Russel Crouse was an American playwright, producer, and actor, and is most well known for his writing collaboration with Howard Lindsay. The pair wrote the books for musicals by composers like Rodgers and Hammerstein, Cole Porter, and Irving Berlin, won the Tony Award for Best Musical for their work as book writers on The Sound of Music, and won the Pulitzer Prize for Drama in 1946 for their play State of the Union.
Crouse was born in Findlay, Ohio, on February 2, 1893. He began working as a reporter for the Cincinnati Tribune at the age of 17. After serving in World War 1, he traveled as a reporter for the Kansas City Star, and eventually established himself in New York. In New York, Crouse wrote for the New York Post and made his Broadway debut in Gentlemen of the Press. However, Crouse fully directed his focus toward theatrical writing by 1931. At this time, Crouse collaborated with Oscar Hammerstein on The Gang’s All Here, but found his first Broadway success by co-writing the musical comedy Hold Your Horses with Corey Ford.
In 1934, Crouse’s soon-to-be writing partner Howard Lindsay was slated to write the book for a new Cole Porter musical about a shipwreck.
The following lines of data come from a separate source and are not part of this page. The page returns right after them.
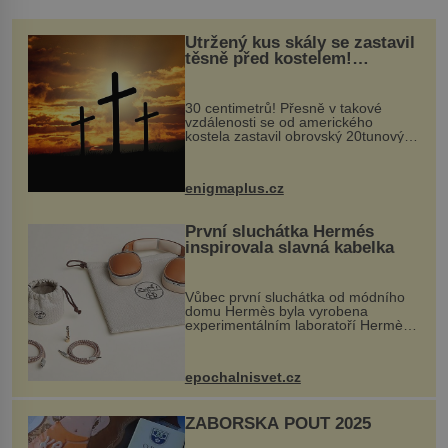
Utržený kus skály se zastavil
těsně před kostelem!
Ochránila ho boží síla?
30 centimetrů! Přesně v takové
vzdálenosti se od amerického
kostela zastavil obrovský 20tunový
balvan, který se v květnu 2014
nečekaně odtrhl od nedaleké skály
při její demolici. Podle místních stojí
enigmaplus.cz
...
První sluchátka Hermés
inspirovala slavná kabelka
Vůbec první sluchátka od módního
domu Hermès byla vyrobena
experimentálním laboratoří Hermès
Ateliers Horizons. Elegantní gadget
si vyžádal dva roky vývoje a chlubí
se ručně šitou hovězí kůží a
epochalnisvet.cz
kovový...
ZÁBOŘSKÁ POUŤ 2025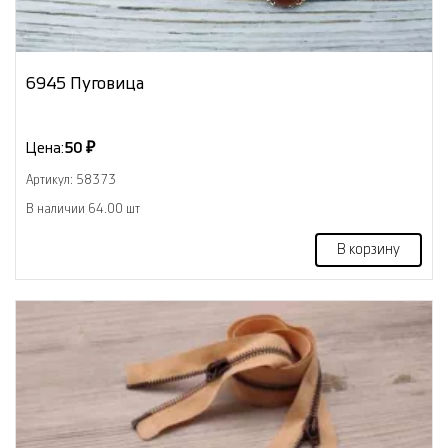
6945 Пуговица
Цена:
50 ₽
Артикул: 58373
В наличии 64.00 шт
В корзину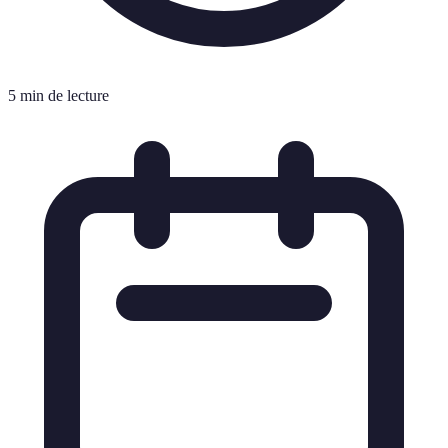
5 min de lecture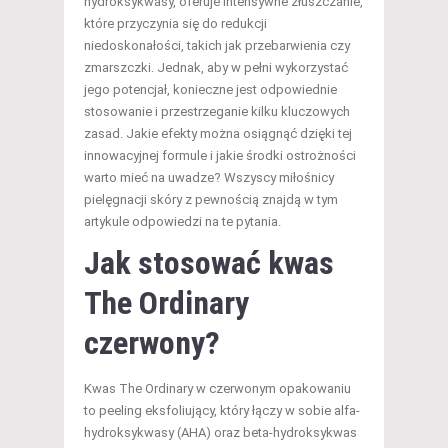
hydroksykwasy, oferuje intensywne złuszczanie,
które przyczynia się do redukcji
niedoskonałości, takich jak przebarwienia czy
zmarszczki. Jednak, aby w pełni wykorzystać
jego potencjał, konieczne jest odpowiednie
stosowanie i przestrzeganie kilku kluczowych
zasad. Jakie efekty można osiągnąć dzięki tej
innowacyjnej formule i jakie środki ostrożności
warto mieć na uwadze? Wszyscy miłośnicy
pielęgnacji skóry z pewnością znajdą w tym
artykule odpowiedzi na te pytania.
Jak stosować kwas
The Ordinary
czerwony?
Kwas The Ordinary w czerwonym opakowaniu
to peeling eksfoliujący, który łączy w sobie alfa-
hydroksykwasy (AHA) oraz beta-hydroksykwas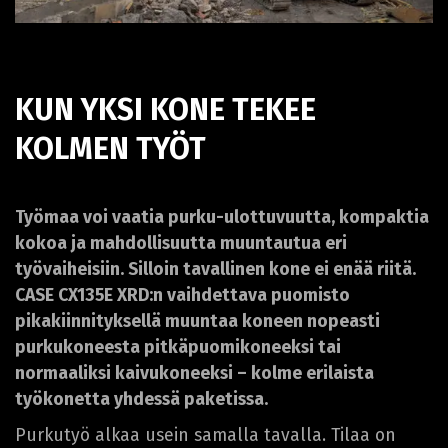
KUN YKSI KONE TEKEE
KOLMEN TYÖT
Työmaa voi vaatia purku-ulottuvuutta, kompaktia
kokoa ja mahdollisuutta muuntautua eri
työvaiheisiin. Silloin tavallinen kone ei enää riitä.
CASE CX135E XRD:n vaihdettava puomisto
pikakiinnityksellä muuntaa koneen nopeasti
purkukoneesta pitkäpuomikoneeksi tai
normaaliksi kaivukoneeksi – kolme erilaista
työkonetta yhdessä paketissa.
Purkutyö alkaa usein samalla tavalla. Tilaa on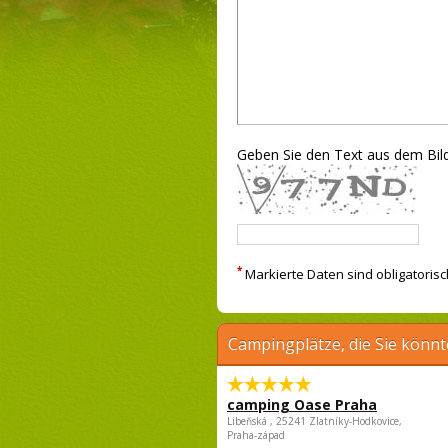
Geben Sie den Text aus dem Bild
*
Markierte Daten sind obligatorisc
Campingplätze, die Sie könnt
camping Oase Praha
Libeňská , 25241 Zlatníky-Hodkovice,
Praha-západ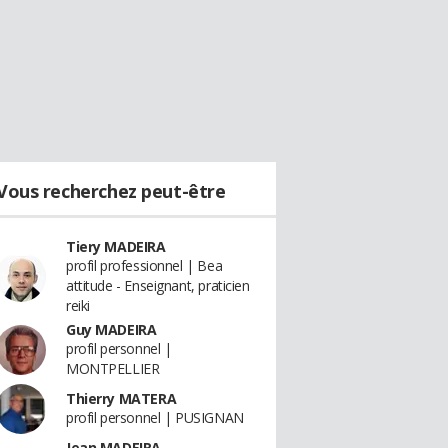
Vous recherchez peut-être
Tiery MADEIRA
profil professionnel | Bea
attitude - Enseignant, praticien
reiki
Guy MADEIRA
profil personnel |
MONTPELLIER
Thierry MATERA
profil personnel | PUSIGNAN
Jean MADEIRA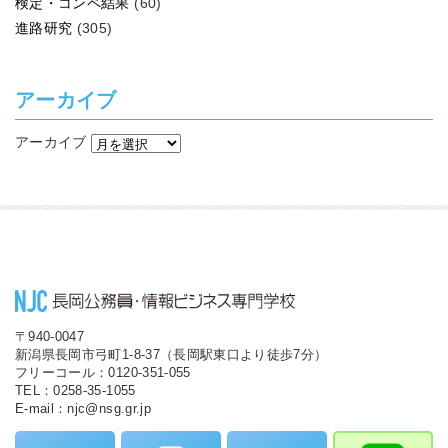
検定・コンペ結果
(60)
進路研究
(305)
アーカイブ
アーカイブ
〒940-0047
新潟県長岡市弓町1-8-37（長岡駅東口より徒歩7分）
フリーコール：0120-351-055
TEL：0258-35-1055
E-mail：njc@nsg.gr.jp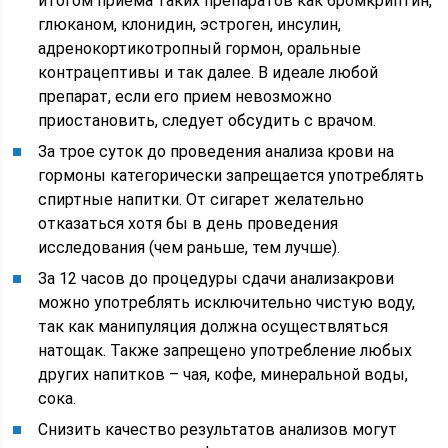
итогом приема таких препаратов как бромкриптин,
глюканом, клонидин, эстроген, инсулин,
адренокортикотропный гормон, оральные
контрацептивы и так далее. В идеале любой
препарат, если его прием невозможно
приостановить, следует обсудить с врачом.
За трое суток до проведения анализа крови на
гормоны категорически запрещается употреблять
спиртные напитки. От сигарет желательно
отказаться хотя бы в день проведения
исследования (чем раньше, тем лучше).
За 12 часов до процедуры сдачи анализакрови
можно употреблять исключительно чистую воду,
так как манипуляция должна осуществляться
натощак. Также запрещено употребление любых
других напитков – чая, кофе, минеральной воды,
сока.
Снизить качество результатов анализов могут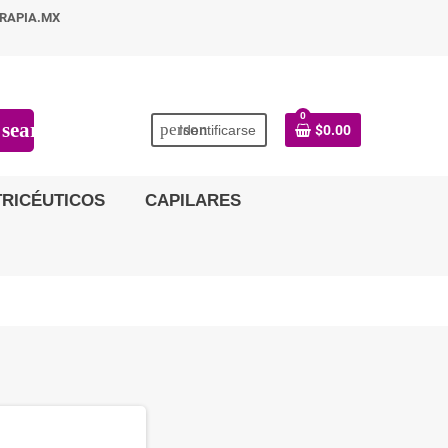
RAPIA.MX
0
search
person
Identificarse
$0.00
RICÉUTICOS
CAPILARES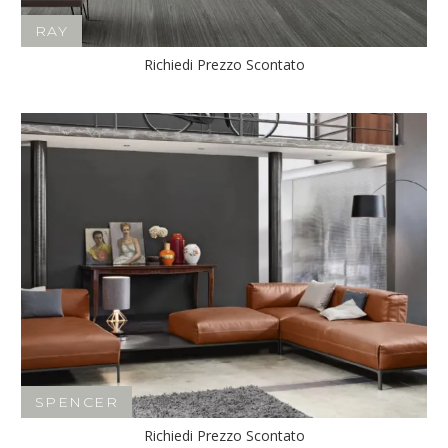
RAY
Richiedi Prezzo Scontato
SPENCER
Richiedi Prezzo Scontato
It was intended to be titled Bon Voyage. However, when 137 people died in a burning cruise ship on the New Jersey coast, it would have been insensitive to produce Porter’s musical as written at the time. A mutual friend introduced the pair, and Crouse helped Lindsay adapt his script into what became Anything Goes. This project began the longtime writing partnership between Lindsay and Crouse for both plays and musicals on Broadway.
Lindsay and Crouse’s popularity (and bank accounts) dramatically increased due to their work on Life With Father. The pair wrote the play. The show premiered in 1939 and ran for 3,224 performances over the span of seven years. As of 2019, Life With Father still holds the record for the longest-running play on Broadway. Lindsay and Crouse decided to become Broadway producers after Life With Father’s success, and owned the Hudson Theatre for many years. They produced plays by various playwrights at the Hudson, in addition to their own play State of the Union in 1945.
Crouse continued to produce and write Broadway plays and musicals. Lindsay and Crouse mostly enjoyed their success as book writers for The Sound of Music at this time, when they won the Tony Award for Best Musical in 1960.
Crouse was married to Alison Smith until her death in 1943. Crouse married his second wife, Anna Erskine, in 1945, and had two children with her. His daughter, actress Lindsay Ann Crouse, was named after Howard Lindsay.
Crouse lost his battle with pneumonia at the age of 73. He died on April 3, 1966 at St. Luke’s Hospital in New York.